Data shown -
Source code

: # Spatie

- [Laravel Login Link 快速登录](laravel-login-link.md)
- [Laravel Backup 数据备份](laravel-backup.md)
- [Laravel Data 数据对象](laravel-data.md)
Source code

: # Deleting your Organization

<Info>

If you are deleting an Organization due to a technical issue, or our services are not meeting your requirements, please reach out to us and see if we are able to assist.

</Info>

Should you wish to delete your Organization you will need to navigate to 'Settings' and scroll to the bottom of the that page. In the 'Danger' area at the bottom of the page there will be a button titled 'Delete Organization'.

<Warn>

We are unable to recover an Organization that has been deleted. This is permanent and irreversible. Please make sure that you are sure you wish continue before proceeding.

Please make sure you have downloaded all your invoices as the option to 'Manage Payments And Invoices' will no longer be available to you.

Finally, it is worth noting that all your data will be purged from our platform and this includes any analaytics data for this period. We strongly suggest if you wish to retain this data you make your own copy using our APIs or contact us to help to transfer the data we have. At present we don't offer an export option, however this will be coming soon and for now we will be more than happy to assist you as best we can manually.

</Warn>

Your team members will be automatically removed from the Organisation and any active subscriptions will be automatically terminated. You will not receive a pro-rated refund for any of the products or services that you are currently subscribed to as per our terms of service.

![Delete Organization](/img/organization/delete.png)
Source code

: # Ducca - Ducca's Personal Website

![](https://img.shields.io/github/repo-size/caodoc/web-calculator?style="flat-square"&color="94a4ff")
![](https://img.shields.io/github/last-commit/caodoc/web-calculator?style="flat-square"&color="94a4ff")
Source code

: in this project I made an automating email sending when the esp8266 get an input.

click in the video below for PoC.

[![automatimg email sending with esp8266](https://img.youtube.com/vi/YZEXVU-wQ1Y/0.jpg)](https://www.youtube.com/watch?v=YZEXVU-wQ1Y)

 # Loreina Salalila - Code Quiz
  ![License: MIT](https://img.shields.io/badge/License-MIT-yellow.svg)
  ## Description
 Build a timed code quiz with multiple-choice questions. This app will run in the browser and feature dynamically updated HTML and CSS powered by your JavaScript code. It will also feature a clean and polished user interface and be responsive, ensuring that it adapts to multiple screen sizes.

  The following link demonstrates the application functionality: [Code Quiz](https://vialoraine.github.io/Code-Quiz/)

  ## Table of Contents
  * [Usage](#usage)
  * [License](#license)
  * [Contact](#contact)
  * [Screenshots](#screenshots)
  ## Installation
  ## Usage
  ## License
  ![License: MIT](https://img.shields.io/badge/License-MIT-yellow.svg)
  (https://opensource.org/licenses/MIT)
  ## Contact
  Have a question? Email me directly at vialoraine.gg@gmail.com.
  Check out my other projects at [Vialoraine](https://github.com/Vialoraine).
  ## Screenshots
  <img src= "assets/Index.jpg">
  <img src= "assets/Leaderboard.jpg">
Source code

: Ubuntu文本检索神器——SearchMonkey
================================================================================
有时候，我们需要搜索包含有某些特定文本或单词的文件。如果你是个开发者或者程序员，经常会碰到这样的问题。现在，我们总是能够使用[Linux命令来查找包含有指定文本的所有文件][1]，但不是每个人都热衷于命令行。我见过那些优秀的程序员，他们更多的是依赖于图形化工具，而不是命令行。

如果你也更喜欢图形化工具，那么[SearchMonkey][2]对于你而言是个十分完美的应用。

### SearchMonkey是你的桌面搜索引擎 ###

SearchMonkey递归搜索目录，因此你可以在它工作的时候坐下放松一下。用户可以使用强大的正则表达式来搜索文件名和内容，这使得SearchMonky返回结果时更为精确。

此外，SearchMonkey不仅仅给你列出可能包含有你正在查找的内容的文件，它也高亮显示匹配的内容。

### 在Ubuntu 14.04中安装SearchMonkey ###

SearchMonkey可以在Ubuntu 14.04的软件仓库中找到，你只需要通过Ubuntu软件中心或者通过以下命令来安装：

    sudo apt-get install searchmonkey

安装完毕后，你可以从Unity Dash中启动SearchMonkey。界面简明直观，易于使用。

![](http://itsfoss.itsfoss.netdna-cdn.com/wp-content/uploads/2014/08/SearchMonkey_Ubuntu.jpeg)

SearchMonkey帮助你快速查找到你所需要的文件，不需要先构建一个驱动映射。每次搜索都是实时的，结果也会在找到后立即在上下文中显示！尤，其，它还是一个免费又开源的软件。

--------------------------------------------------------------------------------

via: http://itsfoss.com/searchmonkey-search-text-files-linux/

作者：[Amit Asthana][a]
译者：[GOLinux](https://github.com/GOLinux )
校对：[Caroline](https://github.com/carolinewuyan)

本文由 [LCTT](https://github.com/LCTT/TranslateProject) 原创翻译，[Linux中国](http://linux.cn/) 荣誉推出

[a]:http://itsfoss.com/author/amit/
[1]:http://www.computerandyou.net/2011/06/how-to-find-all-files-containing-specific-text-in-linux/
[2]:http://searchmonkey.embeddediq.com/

Assigned task -
All the records shown above need to be given again exactly.

Result for this exercise -
Source code

: # Spatie

- [Laravel Login Link 快速登录](laravel-login-link.md)
- [Laravel Backup 数据备份](laravel-backup.md)
- [Laravel Data 数据对象](laravel-data.md)
Source code

: # Deleting your Organization

<Info>

If you are deleting an Organization due to a technical issue, or our services are not meeting your requirements, please reach out to us and see if we are able to assist.

</Info>

Should you wish to delete your Organization you will need to navigate to 'Settings' and scroll to the bottom of the that page. In the 'Danger' area at the bottom of the page there will be a button titled 'Delete Organization'.

<Warn>

We are unable to recover an Organization that has been deleted. This is permanent and irreversible. Please make sure that you are sure you wish continue before proceeding.

Please make sure you have downloaded all your invoices as the option to 'Manage Payments And Invoices' will no longer be available to you.

Finally, it is worth noting that all your data will be purged from our platform and this includes any analaytics data for this period. We strongly suggest if you wish to retain this data you make your own copy using our APIs or contact us to help to transfer the data we have. At present we don't offer an export option, however this will be coming soon and for now we will be more than happy to assist you as best we can manually.

</Warn>

Your team members will be automatically removed from the Organisation and any active subscriptions will be automatically terminated. You will not receive a pro-rated refund for any of the products or services that you are currently subscribed to as per our terms of service.

![Delete Organization](/img/organization/delete.png)
Source code

: # Ducca - Ducca's Personal Website

![](https://img.shields.io/github/repo-size/caodoc/web-calculator?style="flat-square"&color="94a4ff")
![](https://img.shields.io/github/last-commit/caodoc/web-calculator?style="flat-square"&color="94a4ff")
Source code

: in this project I made an automating email sending when the esp8266 get an input.

click in the video below for PoC.

[![automatimg email sending with esp8266](https://img.youtube.com/vi/YZEXVU-wQ1Y/0.jpg)](https://www.youtube.com/watch?v=YZEXVU-wQ1Y)

 # Loreina Salalila - Code Quiz
  ![License: MIT](https://img.shields.io/badge/License-MIT-yellow.svg)
  ## Description
 Build a timed code quiz with multiple-choice questions. This app will run in the browser and feature dynamically updated HTML and CSS powered by your JavaScript code. It will also feature a clean and polished user interface and be responsive, ensuring that it adapts to multiple screen sizes.

  The following link demonstrates the application functionality: [Code Quiz](https://vialoraine.github.io/Code-Quiz/)

  ## Table of Contents
  * [Usage](#usage)
  * [License](#license)
  * [Contact](#contact)
  * [Screenshots](#screenshots)
  ## Installation
  ## Usage
  ## License
  ![License: MIT](https://img.shields.io/badge/License-MIT-yellow.svg)
  (https://opensource.org/licenses/MIT)
  ## Contact
  Have a question? Email me directly at vialoraine.gg@gmail.com.
  Check out my other projects at [Vialoraine](https://github.com/Vialoraine).
  ## Screenshots
  <img src= "assets/Index.jpg">
  <img src= "assets/Leaderboard.jpg">
Source code

: Ubuntu文本检索神器——SearchMonkey
================================================================================
有时候，我们需要搜索包含有某些特定文本或单词的文件。如果你是个开发者或者程序员，经常会碰到这样的问题。现在，我们总是能够使用[Linux命令来查找包含有指定文本的所有文件][1]，但不是每个人都热衷于命令行。我见过那些优秀的程序员，他们更多的是依赖于图形化工具，而不是命令行。

如果你也更喜欢图形化工具，那么[SearchMonkey][2]对于你而言是个十分完美的应用。

### SearchMonkey是你的桌面搜索引擎 ###

SearchMonkey递归搜索目录，因此你可以在它工作的时候坐下放松一下。用户可以使用强大的正则表达式来搜索文件名和内容，这使得SearchMonky返回结果时更为精确。

此外，SearchMonkey不仅仅给你列出可能包含有你正在查找的内容的文件，它也高亮显示匹配的内容。

### 在Ubuntu 14.04中安装SearchMonkey ###

SearchMonkey可以在Ubuntu 14.04的软件仓库中找到，你只需要通过Ubuntu软件中心或者通过以下命令来安装：

    sudo apt-get install searchmonkey

安装完毕后，你可以从Unity Dash中启动SearchMonkey。界面简明直观，易于使用。

![](http://itsfoss.itsfoss.netdna-cdn.com/wp-content/uploads/2014/08/SearchMonkey_Ubuntu.jpeg)

SearchMonkey帮助你快速查找到你所需要的文件，不需要先构建一个驱动映射。每次搜索都是实时的，结果也会在找到后立即在上下文中显示！尤，其，它还是一个免费又开源的软件。

--------------------------------------------------------------------------------

via: http://itsfoss.com/searchmonkey-search-text-files-linux/

作者：[Amit Asthana][a]
译者：[GOLinux](https://github.com/GOLinux )
校对：[Caroline](https://github.com/carolinewuyan)

本文由 [LCTT](https://github.com/LCTT/TranslateProject) 原创翻译，[Linux中国](http://linux.cn/) 荣誉推出

[a]:http://itsfoss.com/author/amit/
[1]:http://www.computerandyou.net/2011/06/how-to-find-all-files-containing-specific-text-in-linux/
[2]:http://searchmonkey.embeddediq.com/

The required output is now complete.